Assignment =
Only the pictures are to be dropped, and the rest of the data should be copied exactly.

═══ Raw data

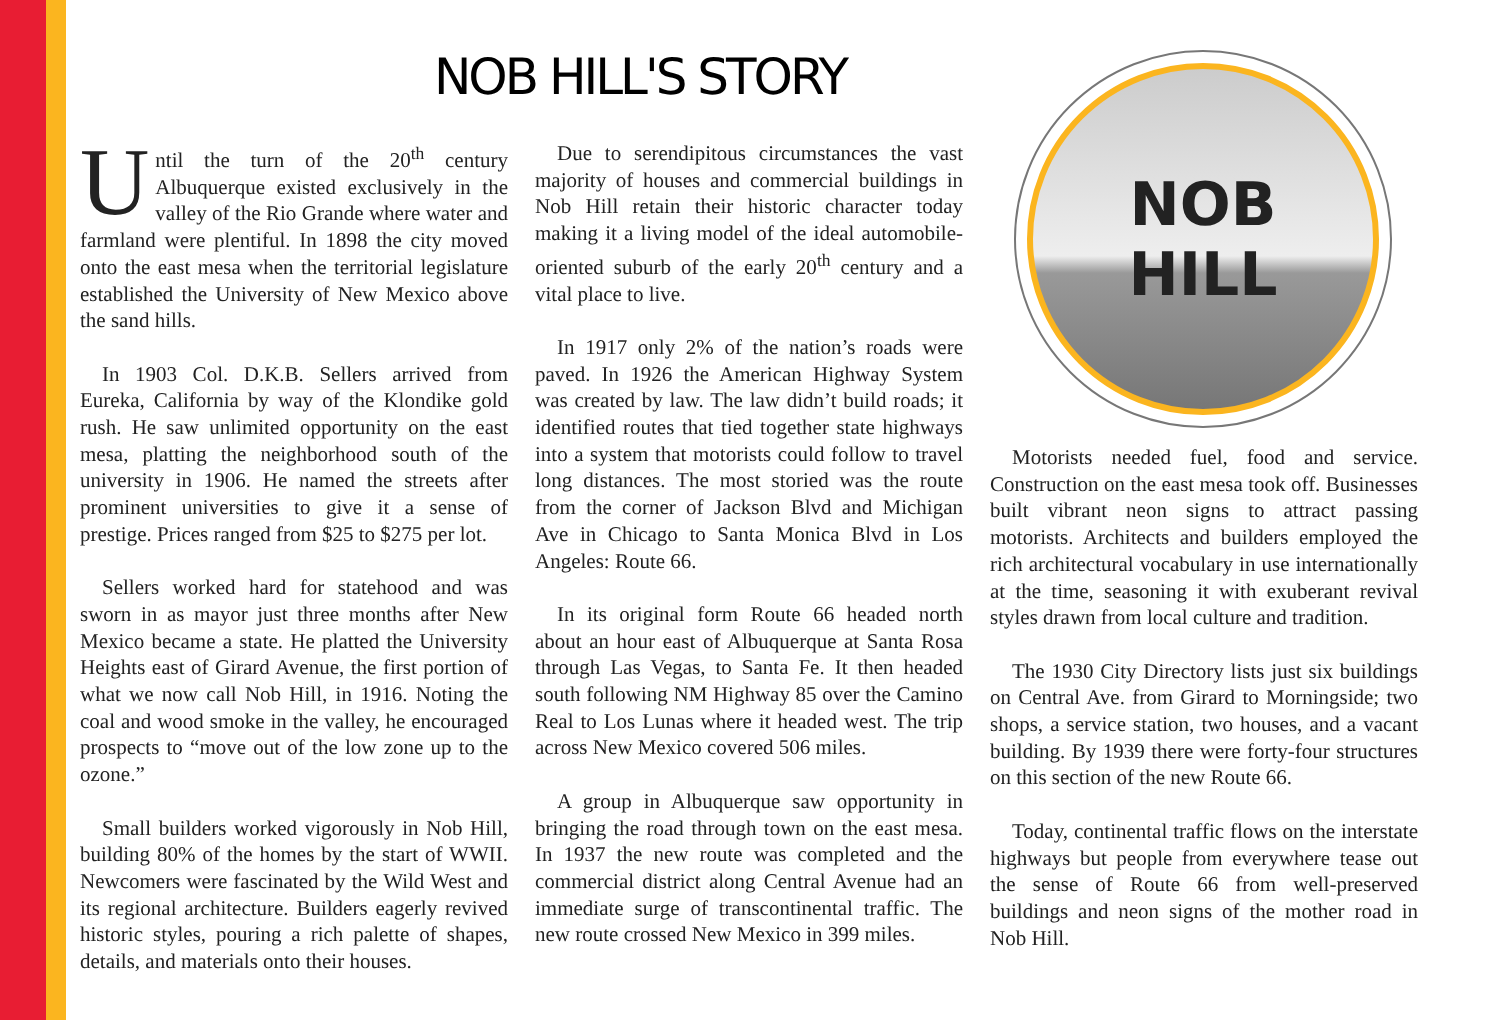NOB HILL'S STORY
Until the turn of the 20<sup>th</sup> century Albuquerque existed exclusively in the valley of the Rio Grande where water and farmland were plentiful. In 1898 the city moved onto the east mesa when the territorial legislature established the University of New Mexico above the sand hills.
In 1903 Col. D.K.B. Sellers arrived from Eureka, California by way of the Klondike gold rush. He saw unlimited opportunity on the east mesa, platting the neighborhood south of the university in 1906. He named the streets after prominent universities to give it a sense of prestige. Prices ranged from $25 to $275 per lot.
Sellers worked hard for statehood and was sworn in as mayor just three months after New Mexico became a state. He platted the University Heights east of Girard Avenue, the first portion of what we now call Nob Hill, in 1916. Noting the coal and wood smoke in the valley, he encouraged prospects to “move out of the low zone up to the ozone.”
Small builders worked vigorously in Nob Hill, building 80% of the homes by the start of WWII. Newcomers were fascinated by the Wild West and its regional architecture. Builders eagerly revived historic styles, pouring a rich palette of shapes, details, and materials onto their houses.
Due to serendipitous circumstances the vast majority of houses and commercial buildings in Nob Hill retain their historic character today making it a living model of the ideal automobile-oriented suburb of the early 20<sup>th</sup> century and a vital place to live.
In 1917 only 2% of the nation’s roads were paved. In 1926 the American Highway System was created by law. The law didn’t build roads; it identified routes that tied together state highways into a system that motorists could follow to travel long distances. The most storied was the route from the corner of Jackson Blvd and Michigan Ave in Chicago to Santa Monica Blvd in Los Angeles: Route 66.
In its original form Route 66 headed north about an hour east of Albuquerque at Santa Rosa through Las Vegas, to Santa Fe. It then headed south following NM Highway 85 over the Camino Real to Los Lunas where it headed west. The trip across New Mexico covered 506 miles.
A group in Albuquerque saw opportunity in bringing the road through town on the east mesa. In 1937 the new route was completed and the commercial district along Central Avenue had an immediate surge of transcontinental traffic. The new route crossed New Mexico in 399 miles.
NOB
HILL
Motorists needed fuel, food and service. Construction on the east mesa took off. Businesses built vibrant neon signs to attract passing motorists. Architects and builders employed the rich architectural vocabulary in use internationally at the time, seasoning it with exuberant revival styles drawn from local culture and tradition.
The 1930 City Directory lists just six buildings on Central Ave. from Girard to Morningside; two shops, a service station, two houses, and a vacant building. By 1939 there were forty-four structures on this section of the new Route 66.
Today, continental traffic flows on the interstate highways but people from everywhere tease out the sense of Route 66 from well-preserved buildings and neon signs of the mother road in Nob Hill.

══════

Task output =
NOB HILL'S STORY
Until the turn of the 20<sup>th</sup> century Albuquerque existed exclusively in the valley of the Rio Grande where water and farmland were plentiful. In 1898 the city moved onto the east mesa when the territorial legislature established the University of New Mexico above the sand hills.
In 1903 Col. D.K.B. Sellers arrived from Eureka, California by way of the Klondike gold rush. He saw unlimited opportunity on the east mesa, platting the neighborhood south of the university in 1906. He named the streets after prominent universities to give it a sense of prestige. Prices ranged from $25 to $275 per lot.
Sellers worked hard for statehood and was sworn in as mayor just three months after New Mexico became a state. He platted the University Heights east of Girard Avenue, the first portion of what we now call Nob Hill, in 1916. Noting the coal and wood smoke in the valley, he encouraged prospects to “move out of the low zone up to the ozone.”
Small builders worked vigorously in Nob Hill, building 80% of the homes by the start of WWII. Newcomers were fascinated by the Wild West and its regional architecture. Builders eagerly revived historic styles, pouring a rich palette of shapes, details, and materials onto their houses.
Due to serendipitous circumstances the vast majority of houses and commercial buildings in Nob Hill retain their historic character today making it a living model of the ideal automobile-oriented suburb of the early 20<sup>th</sup> century and a vital place to live.
In 1917 only 2% of the nation’s roads were paved. In 1926 the American Highway System was created by law. The law didn’t build roads; it identified routes that tied together state highways into a system that motorists could follow to travel long distances. The most storied was the route from the corner of Jackson Blvd and Michigan Ave in Chicago to Santa Monica Blvd in Los Angeles: Route 66.
In its original form Route 66 headed north about an hour east of Albuquerque at Santa Rosa through Las Vegas, to Santa Fe. It then headed south following NM Highway 85 over the Camino Real to Los Lunas where it headed west. The trip across New Mexico covered 506 miles.
A group in Albuquerque saw opportunity in bringing the road through town on the east mesa. In 1937 the new route was completed and the commercial district along Central Avenue had an immediate surge of transcontinental traffic. The new route crossed New Mexico in 399 miles.
NOB
HILL
Motorists needed fuel, food and service. Construction on the east mesa took off. Businesses built vibrant neon signs to attract passing motorists. Architects and builders employed the rich architectural vocabulary in use internationally at the time, seasoning it with exuberant revival styles drawn from local culture and tradition.
The 1930 City Directory lists just six buildings on Central Ave. from Girard to Morningside; two shops, a service station, two houses, and a vacant building. By 1939 there were forty-four structures on this section of the new Route 66.
Today, continental traffic flows on the interstate highways but people from everywhere tease out the sense of Route 66 from well-preserved buildings and neon signs of the mother road in Nob Hill.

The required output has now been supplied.